The Saga-star whipped around at a tremendous rate of speed, much faster than the rotation of the accretion disk. That disk, and the relativistic jets careening forth at right angles from it, were not stable, stately spinning or fluttering objects such as you see in animations. Instead they roiled and twisted and barrel-rolled, as if the black hole were a giant marble wrapped in glowing fabric, spun at random.
It looked deadly and fierce, and the most amazing thing was that I wasn’t scared of it at all.
It was too big, too powerful, too amazingly beyond my comprehension. Its companion stars swung around it. A couple of them had worlds, two of those even inhabited. There were systers that had grown up here as species.
What would it do to your psyche if this were your sky? What would it do to the racial awareness of your species if this were their memory of their dirt-bound cradle, before they stepped out into the great emptiness beyond?
Except they’d never have a concept of emptiness, or maybe even darkness, because their sky was a brilliant dance. As I watched, a star slid behind the Well and was lensed around it, appearing as a bent-seeming, melted-looking ring surrounding the brighter crescent of the accretion disk.
It was—in the dictionary definition of the word—unfathomable.
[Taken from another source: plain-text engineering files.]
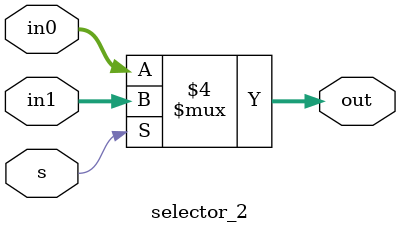
<source format=v>
`timescale 1ps/1ps

module selector_2 (in0, in1, s, out);

	input [1:0] in0,in1;
	input s;
	output [1:0] out;
	reg [1:0] out;

  always @ (in0 or in1 or s) begin
	if(s==0) begin
		out <= #1 in0;
	end
	else begin
		out <= #1 in1;
	end
	
  end

endmodule

</source>
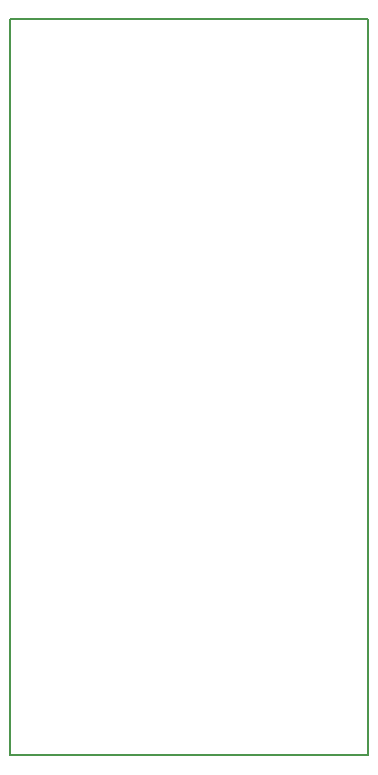
<source format=gm1>
G04 MADE WITH FRITZING*
G04 WWW.FRITZING.ORG*
G04 DOUBLE SIDED*
G04 HOLES PLATED*
G04 CONTOUR ON CENTER OF CONTOUR VECTOR*
%ASAXBY*%
%FSLAX23Y23*%
%MOIN*%
%OFA0B0*%
%SFA1.0B1.0*%
%ADD10R,1.200080X2.461620*%
%ADD11C,0.008000*%
%ADD10C,0.008*%
%LNCONTOUR*%
G90*
G70*
G54D10*
G54D11*
X4Y2458D02*
X1196Y2458D01*
X1196Y4D01*
X4Y4D01*
X4Y2458D01*
D02*
G04 End of contour*
M02*
</source>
Because Singer was filtering the image and tuning our senso, I could also make out what he saw in so much more defined detail than I could have with my naked human eye, including the towering fountains of X-rays spewing perpendicularly to the accretion disk from the poles of the rapidly spinning black hole.
The crescent shape of that visible accretion disk was not just an effect of gravitational lensing. It was also due to the fact that what we were seeing was not the light of the black hole itself, which of course did not emit any, which would be why it—and its lesser kin—were called black holes, after all. What we were seeing was radiation that had escaped the accretion disk, and the reason one side seemed so much brighter than the other was because that side of the accretion disk was rotating toward us at nearly the speed of light, so the escaping light—and other radiation—was being fired toward our observer position, while the other side was receding.
The black hole was an eerie sight, a mystical experience. Probably because I was importing an enormous weight of expectation to this glimpse of the powers of gravity. But also because here it was, the avatar of destruction, but also the engine that drove the great wheel upon which all life as we knew it depended.